Dec 18, 2010 00:09
June was the last time I wrote in my livejournal!!!??? This is getting sad... But here I am, doing journal entry #6 for the year 2010... I guess I'm not ready for it to die, but it's limping pretty bad.
I HAVE A JOB!!! That's the biggest difference between my previous entry and now. I was hired as a teaching assistant for Albany Cnty Headstart. I work 30 hours a week for a very low amount of money, but it's a job and it's good experience. Plus I get health insurance and my commute is less than 10 minutes so I can't complain how well that worked out for me. During the day I am a "floater" which means I go from classroom to classroom and relieve other teachers for lunch breaks. So I know just about every child in the school. Whenever they see me in the hallway they all want to say hi... "Hi Ms. Laura!" or "Wawa" or whatever version of my name they say. After the regular school day I teach what is called "Extended Day." It's a tough part of the day because the kids are tired and they've been following the rules all day long... But it's given me wonderful experience being a teacher. I have to develop lesson plans and structure the day to keep the rugrats occupied. It's taken me awhile to get it right but as long as I keep trying then I am learning along with my kids.
Headstart is a federally funded program started in the mid-1960's to help to eliminate the gap between the have's and the have not's. Not everyone can afford quality child care and preschool to help prepare their children for Kindergarten. So Headstart was created to help underpriveleged families have access to daycare and preschool. So living in downtown Albany you can imagine the clientele we deal with. The majority of the children come in from homes without structure and effective discipline techniques. So there were a lot of behavior problems and continue to be. I had to adjust to how tough I had to be with my friends with challenging behaviors. I couldn't believe how the teachers treated the kids when I first started, but now I see why it has to be done. I still don't like it and I still feel like I am not good at it. What gives me hope is when I see my little friends learning- when they use their words and say please and thank you and when they use their listening ears. It happens, it's only taken four months to see results... haha.
I know I've gained a lot of self-confidence over these four months and fallen in love with these kids. They frustrate me to no end, but I go back every day for more abuse.
My family is doing well. Everyone's staying healthy- even Gramp! Connor talks up a storm and is proud to go peepee in the potty! His family is equally proud!!! I have always loved spending time with him, but I definitely love talking with him. He doesn't miss a thing and asks a lot of questions. The other day he reminded me of my Papa when his Daddy and his Papa were working in the basement he told me he wanted to see if they wanted something to drink! He's three years old and here he is thinking about the needs of others. My nephew is perfect.

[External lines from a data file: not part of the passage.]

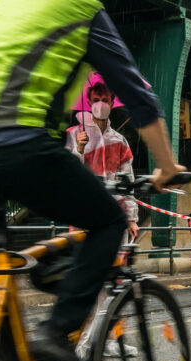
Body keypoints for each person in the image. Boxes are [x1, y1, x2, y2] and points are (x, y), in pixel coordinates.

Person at [0, 0, 184, 361]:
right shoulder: (81, 8)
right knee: (108, 222)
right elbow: (136, 92)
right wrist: (167, 166)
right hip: (16, 145)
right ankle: (56, 333)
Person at [65, 79, 139, 242]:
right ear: (89, 103)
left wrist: (131, 218)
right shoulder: (72, 135)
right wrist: (79, 150)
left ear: (112, 104)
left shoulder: (119, 141)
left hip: (114, 212)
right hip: (82, 212)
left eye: (105, 100)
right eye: (96, 100)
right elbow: (65, 174)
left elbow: (127, 182)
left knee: (114, 263)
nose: (100, 105)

I signed up for an online dating service. I've always said it was going to be a last straw and I finally broke down and signed up. I just don't understand how people meet people to start a relationship. I have cousins with four children and younger cousins who have been married twice. I'm sure my extended family wonders what is wrong with me, I know I do! Anyway, I sit at my computer and answer questions and send messages... it's quite time consuming. I've only met two people so far. One was boring and the other was nice and enjoyable so we went out twice and then he disappeared. So I'm not sure what the deal is with him. I've been talking to a few more who seem promising so hopefully I will get to meet them soon. I feel like I get a better sense after I meet them in person. I'm not the best conversationalist, but a relationship doesn't happen via the computer. So I find myself anxious to meet these guys so I can begin to understand who they are.

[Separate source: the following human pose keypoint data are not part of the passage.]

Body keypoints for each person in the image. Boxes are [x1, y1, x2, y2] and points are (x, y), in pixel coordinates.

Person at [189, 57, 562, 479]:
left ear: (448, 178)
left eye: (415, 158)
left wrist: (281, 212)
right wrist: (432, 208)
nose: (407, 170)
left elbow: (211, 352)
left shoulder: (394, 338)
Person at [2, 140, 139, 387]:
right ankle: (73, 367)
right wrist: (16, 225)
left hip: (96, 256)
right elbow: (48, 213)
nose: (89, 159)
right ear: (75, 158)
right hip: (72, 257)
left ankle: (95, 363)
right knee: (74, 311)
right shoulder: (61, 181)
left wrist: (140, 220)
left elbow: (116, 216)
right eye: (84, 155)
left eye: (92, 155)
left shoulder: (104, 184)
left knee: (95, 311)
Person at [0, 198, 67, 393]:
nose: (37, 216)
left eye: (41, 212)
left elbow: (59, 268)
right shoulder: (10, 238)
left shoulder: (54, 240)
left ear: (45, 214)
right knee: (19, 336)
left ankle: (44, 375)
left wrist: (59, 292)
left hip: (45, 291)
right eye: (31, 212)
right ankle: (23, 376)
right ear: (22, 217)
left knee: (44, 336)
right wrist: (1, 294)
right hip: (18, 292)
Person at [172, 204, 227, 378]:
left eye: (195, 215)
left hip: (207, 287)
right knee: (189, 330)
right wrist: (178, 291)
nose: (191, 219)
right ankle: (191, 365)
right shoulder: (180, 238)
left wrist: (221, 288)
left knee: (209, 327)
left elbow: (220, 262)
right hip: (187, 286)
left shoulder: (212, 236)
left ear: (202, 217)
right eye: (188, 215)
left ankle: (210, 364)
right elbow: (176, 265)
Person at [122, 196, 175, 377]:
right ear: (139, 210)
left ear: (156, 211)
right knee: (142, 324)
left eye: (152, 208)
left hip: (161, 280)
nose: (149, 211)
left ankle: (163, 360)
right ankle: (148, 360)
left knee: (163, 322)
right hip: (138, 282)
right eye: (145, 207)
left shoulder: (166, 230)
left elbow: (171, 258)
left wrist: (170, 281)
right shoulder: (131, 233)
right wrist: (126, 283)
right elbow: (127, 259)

I only took one class this past semester because that was all I could fit in my schedule once I found out about my job. Now unfortunately my job is getting in the way of completing my degree. There are a number of classes I have to take that require field work (essentially being placed as a student teacher). I can't exactly ask for time off as a new employee and the school won't let me use my place of employment for credit because I haven't worked there long enough. So I am stuck. I guess I am just going to take whatever classes I can fit in now and wait until I've worked there long enough to use it as credit for field work. Until then I do have enough credits to apply for my NYS Teaching Assistant Certification.
Sometimes I miss doing theatre. I miss the flexible hours, but life is so different when you have a regular schedule. I get up everyday and eat meals at normal times and come home and go to bed at night. I've been sleeping better and feel like I've had less headaches. I do miss being able to go off by myself with my music and work on a project but I love being greeted everyday and having people to talk to. I went from not talking to anyone at work to talking all day long- my throat is still adjusting! When I come home from work I often just sit on my couch and enjoy the silence for some time.
Anyway, I am happy. I worry about money and I wish for love, but life is good. I wish everyone a joyous holiday season filled with love and laughter. keep smiling!